My very first embedded Forth was on the R6511AQ chip where I bought and cloned the RSC-Forth ROMs and modified the machine code by hand. I think I could still read R6502 machine code to this day
RSC-Forth was based on Fig Forth but used vectors for (EMIT) and (KEY) and also (KEY?) IIRC. I used this extensively in my POS terminal designs where output would be redirected to displays and printers and even video. When I eventually created my own fresh source years later it was for the 65C816 (and then for the 65C02 for a volume product). Because I was used to using vectors and they were so useful, I used the same technique in my Forth. One thing I did was standardize the character coding so that for example a "clear screen" character would work the same across all output devices. I later enhanced this Forth to work with the M37702 which was a super-set of the 65C816, and used this MCU in many products for many years.

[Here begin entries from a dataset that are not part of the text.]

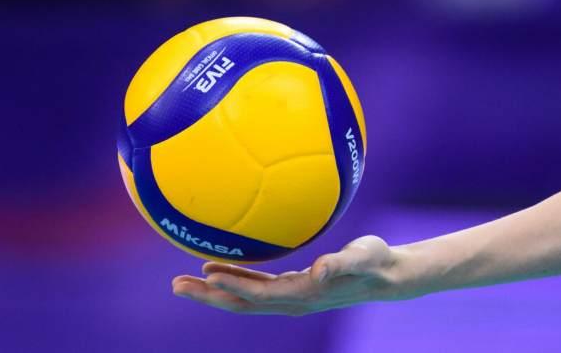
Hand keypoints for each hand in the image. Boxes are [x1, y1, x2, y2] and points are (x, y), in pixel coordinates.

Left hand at [172, 235, 410, 315]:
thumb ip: (343, 262)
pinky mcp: (288, 288)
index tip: (203, 277)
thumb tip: (321, 268)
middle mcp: (291, 301)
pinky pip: (252, 287)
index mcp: (304, 293)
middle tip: (175, 287)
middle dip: (207, 296)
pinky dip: (230, 280)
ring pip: (241, 297)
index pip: (260, 293)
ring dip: (211, 291)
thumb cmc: (376, 262)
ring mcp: (288, 297)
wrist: (385, 276)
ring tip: (182, 281)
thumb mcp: (364, 256)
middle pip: (240, 302)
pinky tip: (215, 270)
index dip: (232, 286)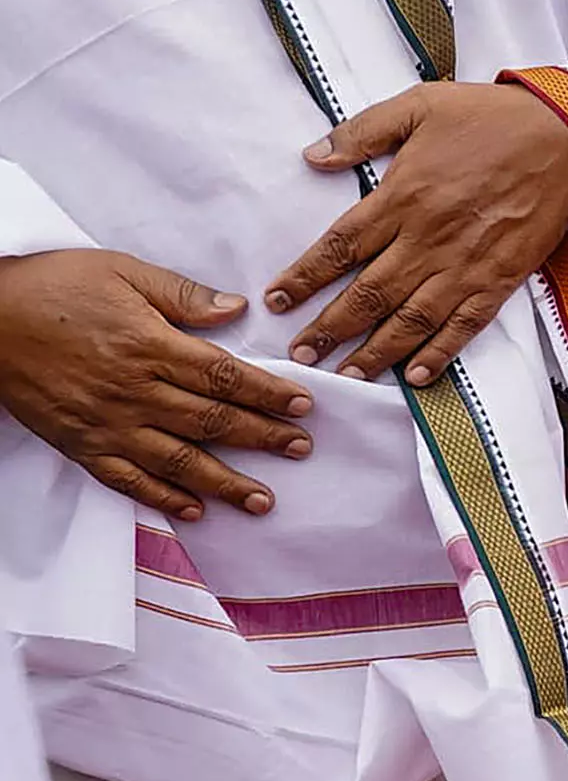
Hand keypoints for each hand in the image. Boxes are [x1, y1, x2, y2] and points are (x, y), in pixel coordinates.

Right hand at [0, 249, 313, 515]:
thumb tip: (235, 307)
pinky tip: (193, 510)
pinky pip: (127, 479)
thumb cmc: (50, 285)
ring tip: (262, 500)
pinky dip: (161, 498)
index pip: (225, 376)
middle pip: (212, 421)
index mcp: (149, 346)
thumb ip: (182, 294)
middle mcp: (133, 391)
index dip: (269, 393)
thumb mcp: (121, 270)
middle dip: (263, 438)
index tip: (304, 405)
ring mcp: (106, 423)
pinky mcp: (79, 443)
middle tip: (301, 450)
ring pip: (177, 461)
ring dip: (224, 482)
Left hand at [264, 83, 567, 384]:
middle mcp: (429, 238)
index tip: (276, 300)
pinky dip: (440, 353)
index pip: (340, 247)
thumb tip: (312, 157)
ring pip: (411, 319)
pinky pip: (465, 324)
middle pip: (368, 294)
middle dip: (329, 328)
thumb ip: (363, 131)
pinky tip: (416, 375)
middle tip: (299, 353)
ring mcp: (467, 263)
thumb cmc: (494, 117)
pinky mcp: (502, 277)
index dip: (304, 277)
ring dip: (375, 351)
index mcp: (403, 196)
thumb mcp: (420, 105)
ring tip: (347, 375)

Nowadays I mainly work with the Parallax Propeller chip, especially the new P2 and this technique has been carried through from all my embedded products. I find though that some of the complicated command channel stuff I did by sending data to the (KEY) vector (one of which was to actually read input) etc is no longer necessary. I just have (EMIT) and (KEY) but KEY always returns a null if there is no input, and if it a raw binary device that could send a 00 then I simply OR it with $100. So KEY is non-blocking and instant, it is never trying to wait for input.

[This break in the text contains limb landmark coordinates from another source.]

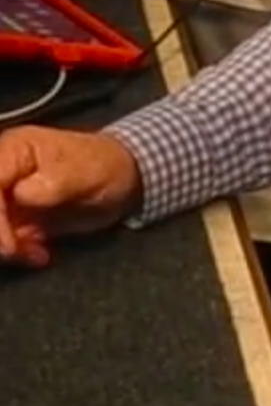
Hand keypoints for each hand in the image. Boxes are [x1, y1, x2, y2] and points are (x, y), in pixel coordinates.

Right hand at [0, 127, 143, 266]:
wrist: (123, 180)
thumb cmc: (105, 166)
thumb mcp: (85, 172)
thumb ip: (53, 182)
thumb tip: (21, 194)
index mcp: (13, 150)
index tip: (9, 243)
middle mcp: (2, 172)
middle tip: (17, 251)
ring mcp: (4, 196)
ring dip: (7, 246)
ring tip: (36, 253)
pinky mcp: (13, 217)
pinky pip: (4, 238)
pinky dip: (17, 252)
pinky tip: (40, 255)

With (EMIT) it is always a blocking emit because I find that no matter how much buffering I might have, it is easy to fill that buffer so most of my output stuff is no buffered and way more efficient, especially if I use high baud rate for serial etc.
So the main takeaway is that there is no KEY? word, just KEY, and if it returns a zero then there is no input. However, KEY and especially EMIT are normally two good places for PAUSE because most I/O is inherently slow.
So, one day I will like to revisit the 65C02/65C816 and write a brand new Forth that embodies many of the techniques and things I have learned over the years.
BTW, there is no PAUSE in my multi-core Tachyon Forth on the Parallax P1 and P2 simply because each task can have its own CPU.